In the season finale of the television show The Office, Andrew Bernard remarks, “I wish there was a way to know you’re in the good ole days before you’ve actually left them.”

I have a feeling I’m in the good ole days right now. And I’m cherishing every minute.

Leaving Bitcoin Miami 2022 was simultaneously sad and satisfying. Sad that the conference was coming to an end, knowing it would be another 365 days or more until the next large-scale Bitcoin party. It’s not every day that you can stroll with Jack Mallers for four or five minutes talking about great parties at Mizzou while on camera with Vice (by the way Jack, if that clip doesn’t make the cut, I’d love it as a personal keepsake. HMU.). 

The satisfying part is like the saying “don’t cry because it’s over; smile because it happened.” I will remember these celebrations revolving around Bitcoin for my entire life. This is a revolution, but only a few thousand or million people know it. 

Connecting with the people building out this new monetary network doesn’t happen every day, either. It’s great to share your passions with people that are wearing the same wide-eyed smile as you.

To many, it’s just another conference – Bitcoin or basketball or boats, who cares. But to Bitcoiners – to the people that really understand what’s happening money and the implications Bitcoin will have – it’s so much more than a conference. It’s surreal. 

Miami feels like a tech conference that would’ve taken place in the 1990s where Bill Gates, Steve Jobs and Marc Andreessen are speaking on panels, only the panel speakers are celebrities in the Bitcoin space. I was more excited to shake Preston Pysh’s hand in Miami than I was to high-five Anthony Davis in a Whataburger a couple years ago. 

I believe we are in an especially rare moment in Bitcoin’s time for these get-togethers. Bitcoin’s fiat price is hovering in the low $40,000s. Early adopters have certainly amassed a fortune to many people’s standards. But that fortune isn’t massive enough to prevent them from walking around freely among thousands and thousands of strangers quite yet. But that won’t always be the case.

Once Bitcoin really starts to take off past $100k and $200k per coin, I think many of these prominent speakers will need to take more serious security measures. Which ultimately means only being at the conference to do their panel and then leaving, or just not showing up altogether. Gone will be the days of eating lunch with them or running up to shake their hands.

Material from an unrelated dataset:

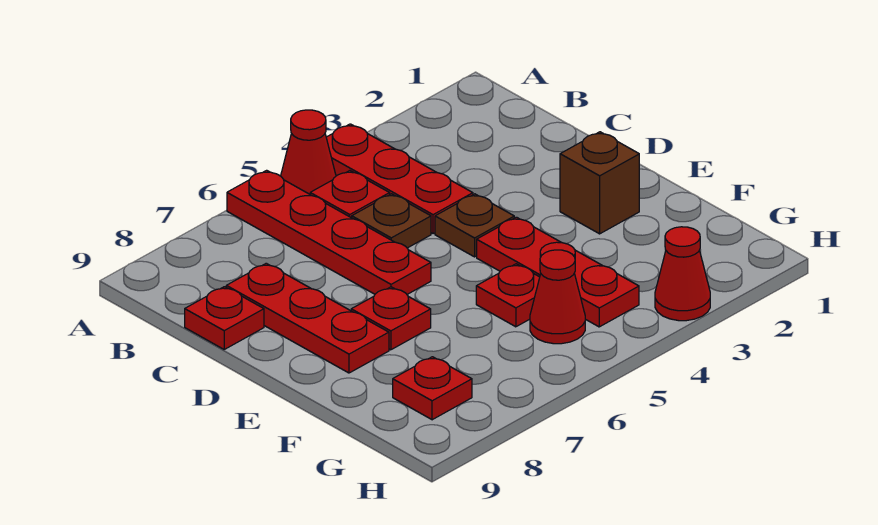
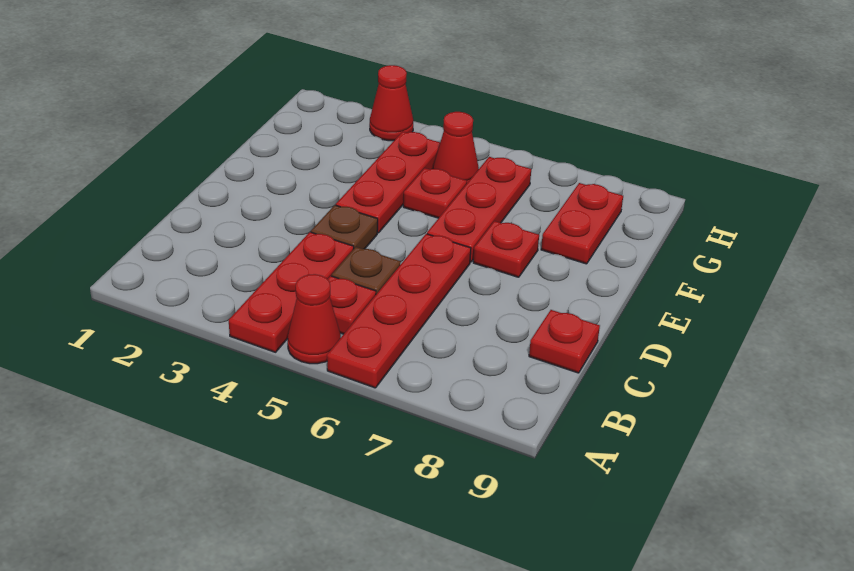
red 1x3 plate [226,263,389,373] -> red 1x3 plate moved to [427,157,531,262]
brown 1x1 brick [560,132,639,234] -> none
red 1x1 plate [393,357,472,420] -> red 1x2 plate [541,183,623,264]

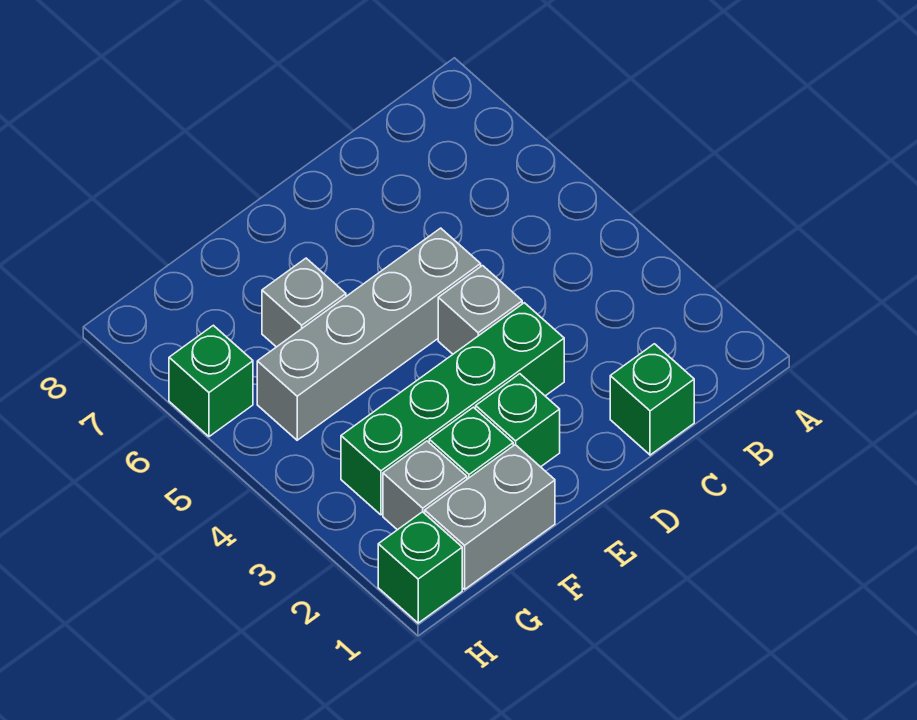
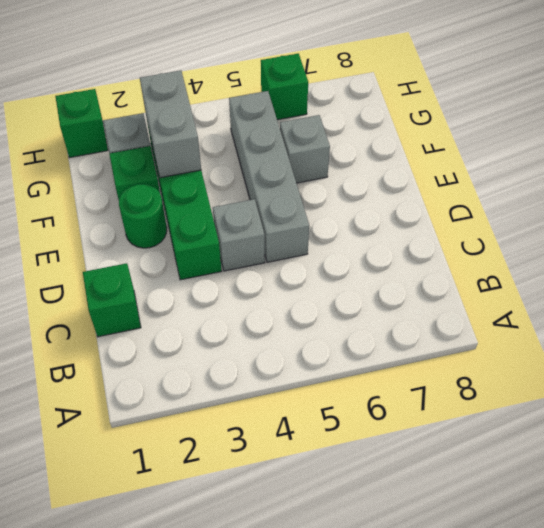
green 1x1 brick [476,374,560,467] -> green 1x1 round brick [119,184,167,248]
grey 1x2 brick [425,445,555,589] -> grey 1x2 brick moved to [140,71,201,178]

I spoke with Jeff Booth about my hypothesis while he was relaxing with his lunch. That’s the cool thing about these conferences – you can bother people like Jeff and he won’t shoo you away. He told me that as these celebrations progress and Bitcoin’s price continues to appreciate, less and less focus will be on the tech itself. More people will understand and use the tech, which requires less focus from the panel speakers. But as the tech begins to become “boring” due to being further engrained in everyday life, the product lines are going to explode in popularity and excitement. More panels will be focused on new product capabilities and new companies building, which will keep these conferences chugging along, albeit with new faces as the stars.

To me, a fair comparison of the Bitcoin conferences is like going to a courthouse in the 1770s in Philadelphia while Benjamin Franklin, John Adams, Thomas Jefferson, and dozens of others were deciding how to shape the Declaration of Independence, because Satoshi’s whitepaper could have the same sort of worldwide ramifications as the document our Founding Fathers signed more than 250 years ago.

Central banks across the world have stolen the time and effort of millions of people and have been doing so for decades. This is done through monetary debasement. When the money is debased and loses its value, so does your time and effort that went into acquiring that money. Central bankers’ intentions might be good, and debasement may just be an unfortunate side effect, but this is how it is in the world today. Good intentioned or not.

It’s time that ends. It’s time for the power of money to be taken out of the hands of the few and returned to the many. It’s time that regular people from Missouri to Mongolia have their time and effort respected again. It’s time to have money that works properly. Money works properly when it can be transferred across both time and space. Bitcoin far exceeds the dollar’s ability to transfer value across time and exceeds gold’s and other past monies ability to transfer value across space.

Bitcoin is money but 95% of the world doesn’t know it yet. The attendees in Miami and I are in on one of the most profound secrets in all of human history. 

I am counting down the days to celebrate with them again!